(Dataset entries)
*****

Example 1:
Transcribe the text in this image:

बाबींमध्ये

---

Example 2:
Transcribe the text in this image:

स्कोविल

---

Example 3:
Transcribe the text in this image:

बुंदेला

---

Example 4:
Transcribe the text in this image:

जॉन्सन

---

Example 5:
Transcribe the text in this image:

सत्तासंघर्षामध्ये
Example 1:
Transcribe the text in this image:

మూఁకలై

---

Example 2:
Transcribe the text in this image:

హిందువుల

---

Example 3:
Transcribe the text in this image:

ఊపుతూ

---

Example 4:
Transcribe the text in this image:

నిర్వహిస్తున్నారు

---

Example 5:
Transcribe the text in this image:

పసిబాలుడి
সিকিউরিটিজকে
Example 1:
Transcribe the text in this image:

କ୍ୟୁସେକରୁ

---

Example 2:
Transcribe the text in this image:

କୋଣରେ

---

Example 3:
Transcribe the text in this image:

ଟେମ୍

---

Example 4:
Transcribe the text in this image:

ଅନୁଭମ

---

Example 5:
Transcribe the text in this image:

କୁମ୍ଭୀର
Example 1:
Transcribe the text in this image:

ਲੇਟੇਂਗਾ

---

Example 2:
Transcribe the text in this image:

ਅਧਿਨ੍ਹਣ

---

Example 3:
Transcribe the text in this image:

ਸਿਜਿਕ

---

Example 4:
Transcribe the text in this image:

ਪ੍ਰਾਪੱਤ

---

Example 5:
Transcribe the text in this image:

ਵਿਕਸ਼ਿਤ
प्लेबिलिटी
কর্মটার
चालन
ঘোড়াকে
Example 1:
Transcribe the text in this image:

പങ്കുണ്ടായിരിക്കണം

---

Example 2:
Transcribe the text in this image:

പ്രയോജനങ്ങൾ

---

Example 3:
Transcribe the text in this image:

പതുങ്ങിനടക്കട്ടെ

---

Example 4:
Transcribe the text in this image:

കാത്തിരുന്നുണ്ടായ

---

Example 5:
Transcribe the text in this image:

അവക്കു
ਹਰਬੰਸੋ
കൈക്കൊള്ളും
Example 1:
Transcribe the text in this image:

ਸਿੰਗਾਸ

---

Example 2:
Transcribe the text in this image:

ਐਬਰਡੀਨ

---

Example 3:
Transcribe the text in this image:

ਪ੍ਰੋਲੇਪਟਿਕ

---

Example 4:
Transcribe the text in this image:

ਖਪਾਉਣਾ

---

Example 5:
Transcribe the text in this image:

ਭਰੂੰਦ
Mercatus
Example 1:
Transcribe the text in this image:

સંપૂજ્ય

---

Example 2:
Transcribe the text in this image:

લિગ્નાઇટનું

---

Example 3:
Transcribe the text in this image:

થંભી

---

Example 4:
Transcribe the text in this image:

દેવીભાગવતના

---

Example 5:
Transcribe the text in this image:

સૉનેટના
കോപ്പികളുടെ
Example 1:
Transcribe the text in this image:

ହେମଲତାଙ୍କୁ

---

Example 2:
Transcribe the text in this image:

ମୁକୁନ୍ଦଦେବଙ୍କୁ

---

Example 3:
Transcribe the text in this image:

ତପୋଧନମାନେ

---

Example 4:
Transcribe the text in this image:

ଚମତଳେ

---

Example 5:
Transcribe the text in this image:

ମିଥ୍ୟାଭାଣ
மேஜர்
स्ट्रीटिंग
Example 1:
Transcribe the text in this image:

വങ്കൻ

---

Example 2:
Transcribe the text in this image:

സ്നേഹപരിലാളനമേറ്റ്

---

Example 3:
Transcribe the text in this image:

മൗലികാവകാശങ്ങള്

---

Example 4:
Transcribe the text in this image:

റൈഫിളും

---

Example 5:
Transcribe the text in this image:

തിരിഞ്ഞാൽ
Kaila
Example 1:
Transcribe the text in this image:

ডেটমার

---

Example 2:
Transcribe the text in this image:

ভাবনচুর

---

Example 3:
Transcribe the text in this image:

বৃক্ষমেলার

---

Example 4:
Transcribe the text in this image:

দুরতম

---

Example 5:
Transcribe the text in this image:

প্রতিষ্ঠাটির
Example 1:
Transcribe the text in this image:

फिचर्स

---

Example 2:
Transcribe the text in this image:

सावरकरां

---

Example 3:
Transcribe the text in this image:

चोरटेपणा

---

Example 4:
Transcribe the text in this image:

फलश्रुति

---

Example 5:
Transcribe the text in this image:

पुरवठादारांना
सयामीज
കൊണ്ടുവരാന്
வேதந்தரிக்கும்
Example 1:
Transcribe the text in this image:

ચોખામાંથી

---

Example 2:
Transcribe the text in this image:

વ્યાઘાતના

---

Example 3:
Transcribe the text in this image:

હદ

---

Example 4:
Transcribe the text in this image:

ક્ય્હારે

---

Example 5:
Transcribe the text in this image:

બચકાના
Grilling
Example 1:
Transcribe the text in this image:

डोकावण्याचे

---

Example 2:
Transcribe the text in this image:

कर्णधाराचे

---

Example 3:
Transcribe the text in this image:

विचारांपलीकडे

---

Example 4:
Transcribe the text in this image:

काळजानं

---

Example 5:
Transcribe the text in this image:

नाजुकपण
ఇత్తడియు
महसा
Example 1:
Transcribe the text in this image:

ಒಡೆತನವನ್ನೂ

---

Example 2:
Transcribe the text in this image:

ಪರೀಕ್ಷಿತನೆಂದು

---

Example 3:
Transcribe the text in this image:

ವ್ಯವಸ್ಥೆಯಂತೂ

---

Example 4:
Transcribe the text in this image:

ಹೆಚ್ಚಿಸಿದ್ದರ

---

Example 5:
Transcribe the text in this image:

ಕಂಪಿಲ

*****

Copy out the data shown above in full. Match it exactly.

Example 1:
Transcribe the text in this image:

बाबींमध्ये

---

Example 2:
Transcribe the text in this image:

स्कोविल

---

Example 3:
Transcribe the text in this image:

बुंदेला

---

Example 4:
Transcribe the text in this image:

जॉन्सन

---

Example 5:
Transcribe the text in this image:

सत्तासंघर्षामध्ये
Example 1:
Transcribe the text in this image:

మూఁకలై

---

Example 2:
Transcribe the text in this image:

హిందువుల

---

Example 3:
Transcribe the text in this image:

ఊపుతూ

---

Example 4:
Transcribe the text in this image:

నిర్వహిస్తున్నారు

---

Example 5:
Transcribe the text in this image:

పసిబాలుడి
সিকিউরিটিজকে
Example 1:
Transcribe the text in this image:

କ୍ୟୁସେକରୁ

---

Example 2:
Transcribe the text in this image:

କୋଣରେ

---

Example 3:
Transcribe the text in this image:

ଟେମ୍

---

Example 4:
Transcribe the text in this image:

ଅନୁଭମ

---

Example 5:
Transcribe the text in this image:

କୁମ୍ଭୀର
Example 1:
Transcribe the text in this image:

ਲੇਟੇਂਗਾ

---

Example 2:
Transcribe the text in this image:

ਅਧਿਨ੍ਹਣ

---

Example 3:
Transcribe the text in this image:

ਸਿਜਿਕ

---

Example 4:
Transcribe the text in this image:

ਪ੍ਰਾਪੱਤ

---

Example 5:
Transcribe the text in this image:

ਵਿਕਸ਼ਿਤ
प्लेबिलिटी
কর্মটার
चालन
ঘোড়াকে
Example 1:
Transcribe the text in this image:

പങ്കുണ്ടായിരിക്കണം

---

Example 2:
Transcribe the text in this image:

പ്രയോജനങ്ങൾ

---

Example 3:
Transcribe the text in this image:

പതുങ്ങിനടക്കട്ടെ

---

Example 4:
Transcribe the text in this image:

കാത്തിരുന്നുണ്ടായ

---

Example 5:
Transcribe the text in this image:

അവക്കു
ਹਰਬੰਸੋ
കൈക്കൊള്ളും
Example 1:
Transcribe the text in this image:

ਸਿੰਗਾਸ

---

Example 2:
Transcribe the text in this image:

ਐਬਰਡੀਨ

---

Example 3:
Transcribe the text in this image:

ਪ੍ਰੋਲੇਪਟਿਕ

---

Example 4:
Transcribe the text in this image:

ਖਪਾਉਣਾ

---

Example 5:
Transcribe the text in this image:

ਭਰੂੰਦ
Mercatus
Example 1:
Transcribe the text in this image:

સંપૂજ્ય

---

Example 2:
Transcribe the text in this image:

લિગ્નાઇટનું

---

Example 3:
Transcribe the text in this image:

થંભી

---

Example 4:
Transcribe the text in this image:

દેવીભાગવતના

---

Example 5:
Transcribe the text in this image:

સૉનેટના
കോപ്പികളുടെ
Example 1:
Transcribe the text in this image:

ହେମଲତାଙ୍କୁ

---

Example 2:
Transcribe the text in this image:

ମୁକୁନ୍ଦଦେବଙ୍କୁ

---

Example 3:
Transcribe the text in this image:

ତପୋଧନମାନେ

---

Example 4:
Transcribe the text in this image:

ଚମତଳେ

---

Example 5:
Transcribe the text in this image:

ମିଥ୍ୟାଭାଣ
மேஜர்
स्ट्रीटिंग
Example 1:
Transcribe the text in this image:

വങ്കൻ

---

Example 2:
Transcribe the text in this image:

സ്നേഹപരിലാളനമേറ്റ്

---

Example 3:
Transcribe the text in this image:

മൗലികാവകാശങ്ങള്

---

Example 4:
Transcribe the text in this image:

റൈഫിളും

---

Example 5:
Transcribe the text in this image:

തിരിഞ്ഞാൽ
Kaila
Example 1:
Transcribe the text in this image:

ডেটমার

---

Example 2:
Transcribe the text in this image:

ভাবনচুর

---

Example 3:
Transcribe the text in this image:

বৃক্ষমেলার

---

Example 4:
Transcribe the text in this image:

দুরতম

---

Example 5:
Transcribe the text in this image:

প্রতিষ্ঠাটির
Example 1:
Transcribe the text in this image:

फिचर्स

---

Example 2:
Transcribe the text in this image:

सावरकरां

---

Example 3:
Transcribe the text in this image:

चोरटेपणा

---

Example 4:
Transcribe the text in this image:

फलश्रुति

---

Example 5:
Transcribe the text in this image:

पुरवठादारांना
सयामीज
കൊണ്ടുവരാന്
வேதந்தரிக்கும்
Example 1:
Transcribe the text in this image:

ચોખામાંથી

---

Example 2:
Transcribe the text in this image:

વ્યાઘાતના

---

Example 3:
Transcribe the text in this image:

હદ

---

Example 4:
Transcribe the text in this image:

ક્ય્હારે

---

Example 5:
Transcribe the text in this image:

બચકાના
Grilling
Example 1:
Transcribe the text in this image:

डोकावण्याचे

---

Example 2:
Transcribe the text in this image:

कर्णधाराचे

---

Example 3:
Transcribe the text in this image:

विचारांपलीकडे

---

Example 4:
Transcribe the text in this image:

काळजानं

---

Example 5:
Transcribe the text in this image:

नाजुकपण
ఇత్తడియు
महसा
Example 1:
Transcribe the text in this image:

ಒಡೆತನವನ್ನೂ

---

Example 2:
Transcribe the text in this image:

ಪರೀಕ್ಷಿತನೆಂದು

---

Example 3:
Transcribe the text in this image:

ವ್ಯವಸ್ಥೆಯಂತೂ

---

Example 4:
Transcribe the text in this image:

ಹೆಚ್ಚಿಸಿದ್ದರ

---

Example 5:
Transcribe the text in this image:

ಕಂಪಿಲ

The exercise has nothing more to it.